Every entry below has to appear again in your reply, word for word, but no picture may.

══ Raw data ══

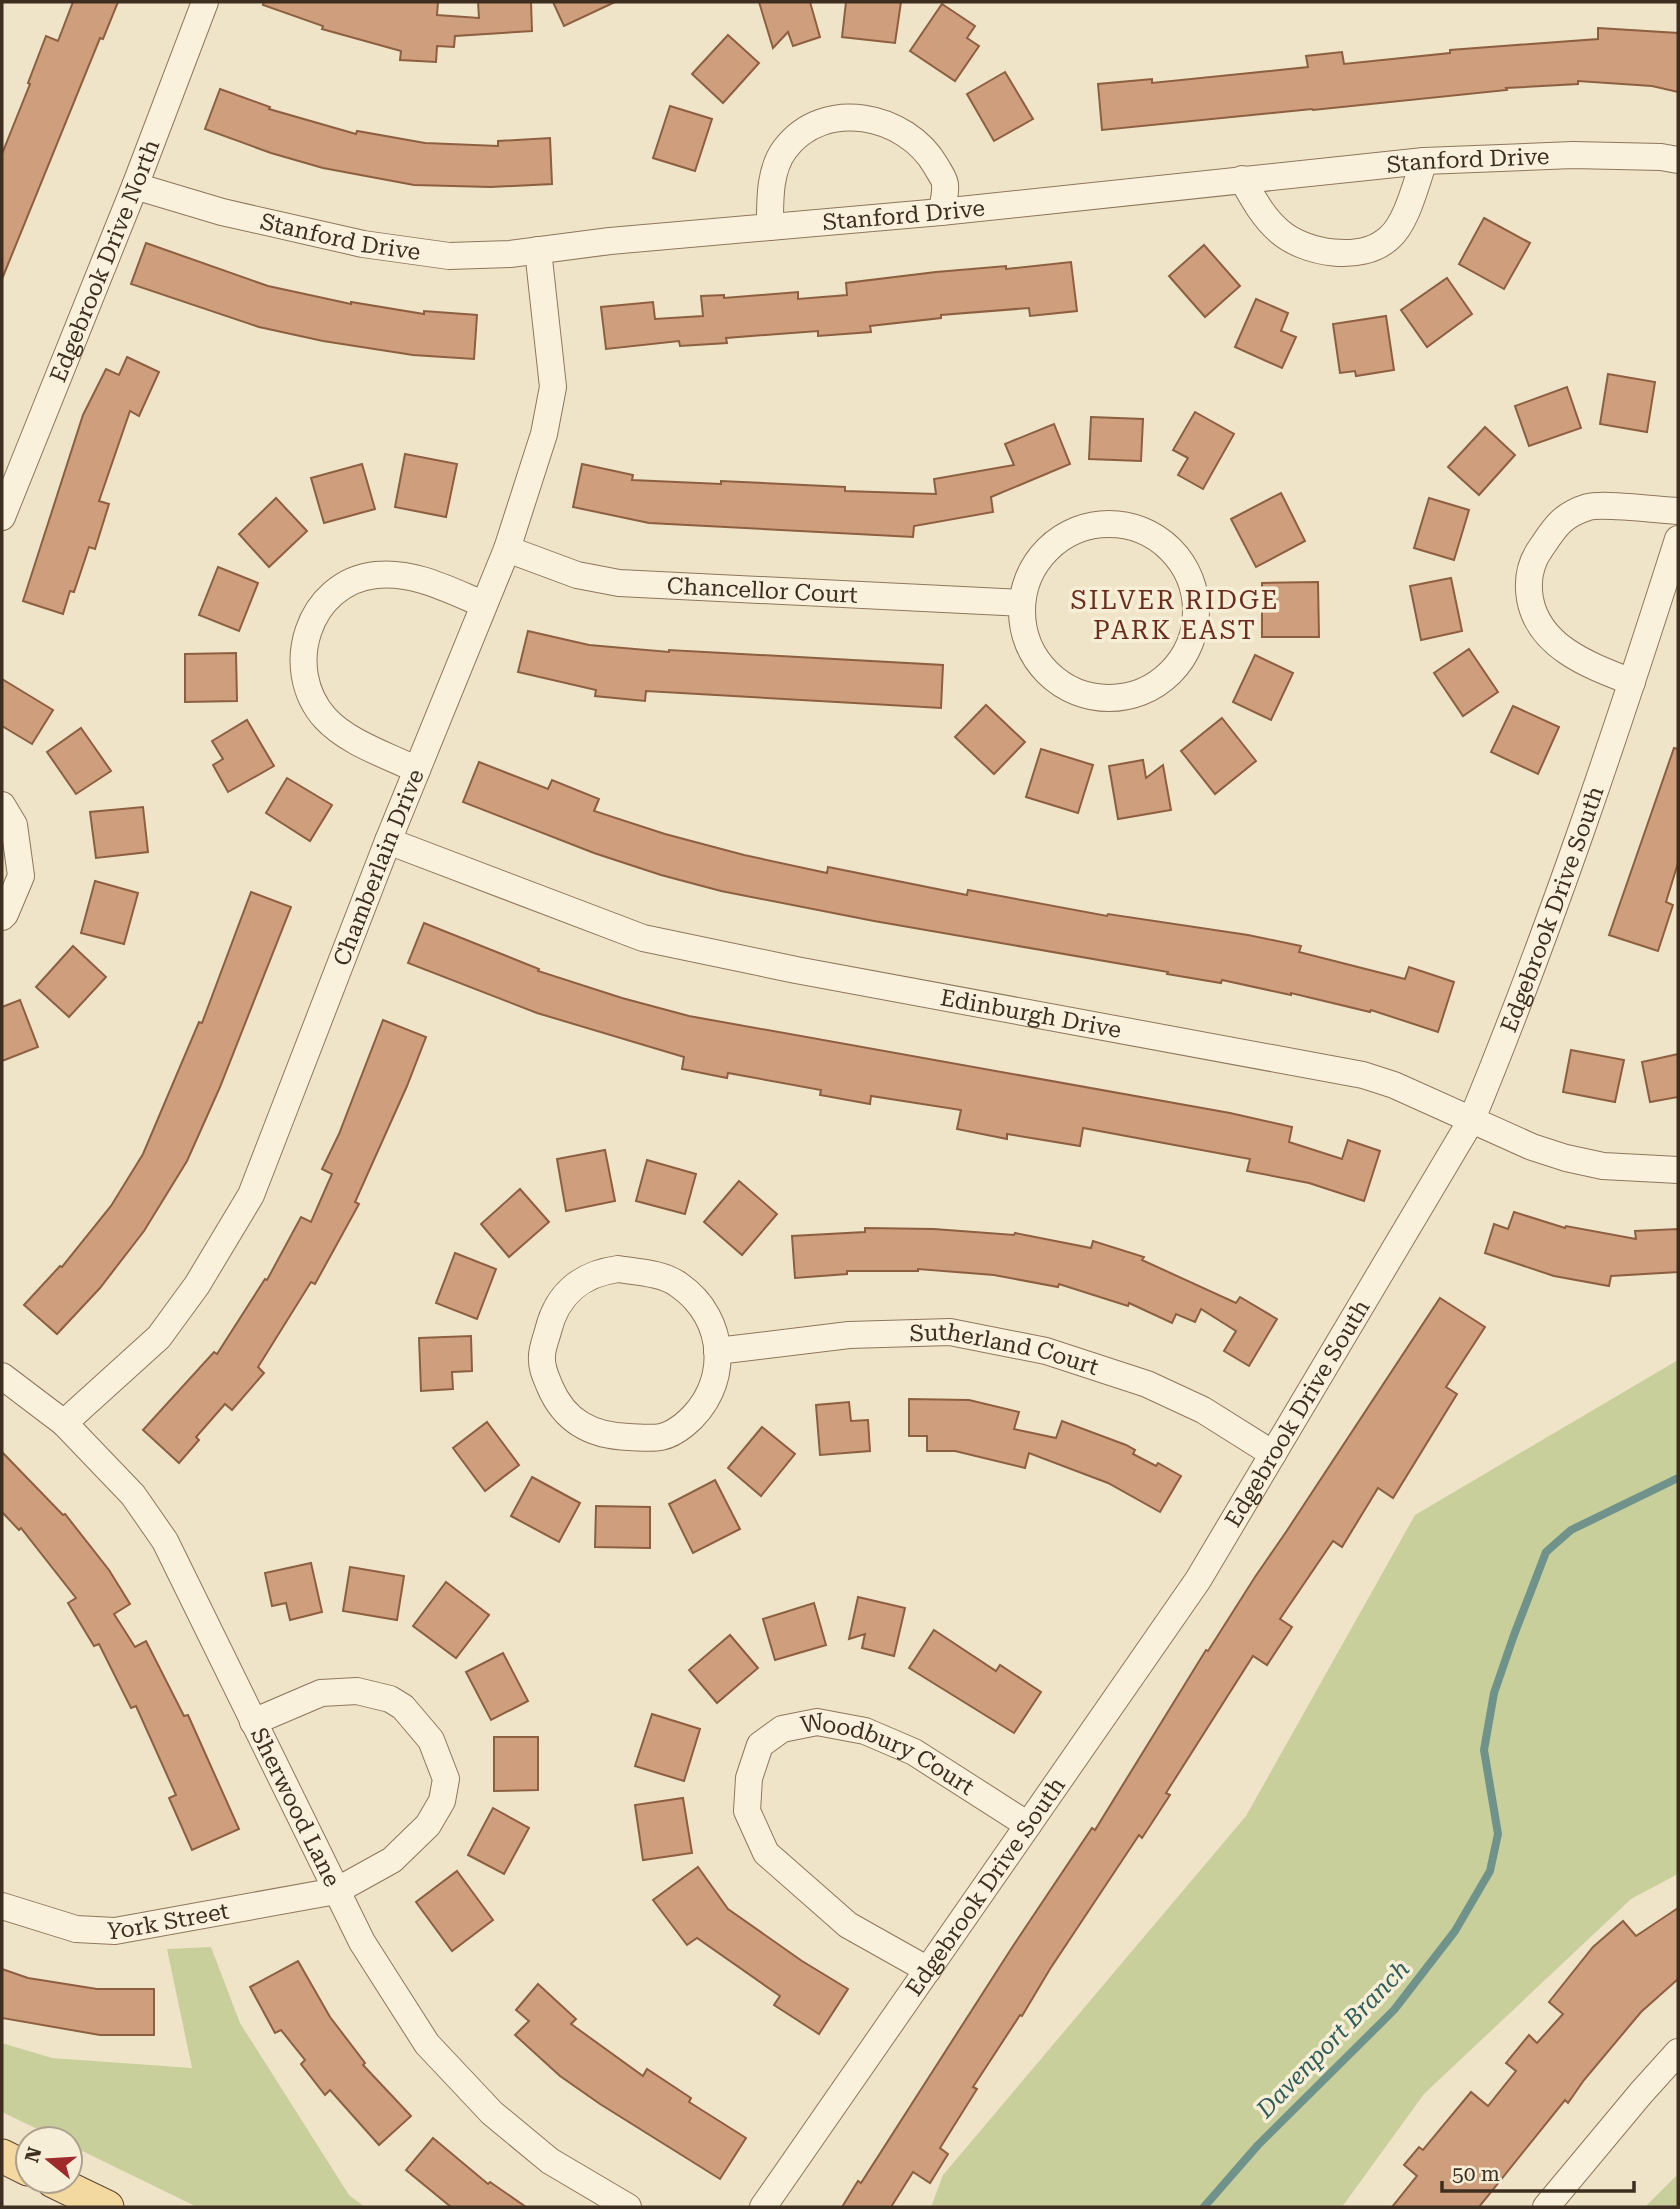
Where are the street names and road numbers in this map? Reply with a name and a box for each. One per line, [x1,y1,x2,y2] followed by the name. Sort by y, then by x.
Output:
[45,136,165,386] street label: Edgebrook Drive North
[1385,143,1550,179] street label: Stanford Drive
[822,194,986,236] street label: Stanford Drive
[258,208,422,266] street label: Stanford Drive
[666,572,859,609] street label: Chancellor Court
[328,765,430,970] street label: Chamberlain Drive
[1495,783,1610,1036] street label: Edgebrook Drive South
[938,984,1124,1044] street label: Edinburgh Drive
[1220,1295,1376,1532] street label: Edgebrook Drive South
[909,1319,1102,1381] street label: Sutherland Court
[798,1708,979,1801] street label: Woodbury Court
[245,1723,346,1891] street label: Sherwood Lane
[901,1772,1071,2001] street label: Edgebrook Drive South
[106,1898,232,1945] street label: York Street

═══

▶ **Your solution**
Where are the street names and road numbers in this map? Reply with a name and a box for each. One per line, [x1,y1,x2,y2] followed by the name. Sort by y, then by x.
Output:
[45,136,165,386] street label: Edgebrook Drive North
[1385,143,1550,179] street label: Stanford Drive
[822,194,986,236] street label: Stanford Drive
[258,208,422,266] street label: Stanford Drive
[666,572,859,609] street label: Chancellor Court
[328,765,430,970] street label: Chamberlain Drive
[1495,783,1610,1036] street label: Edgebrook Drive South
[938,984,1124,1044] street label: Edinburgh Drive
[1220,1295,1376,1532] street label: Edgebrook Drive South
[909,1319,1102,1381] street label: Sutherland Court
[798,1708,979,1801] street label: Woodbury Court
[245,1723,346,1891] street label: Sherwood Lane
[901,1772,1071,2001] street label: Edgebrook Drive South
[106,1898,232,1945] street label: York Street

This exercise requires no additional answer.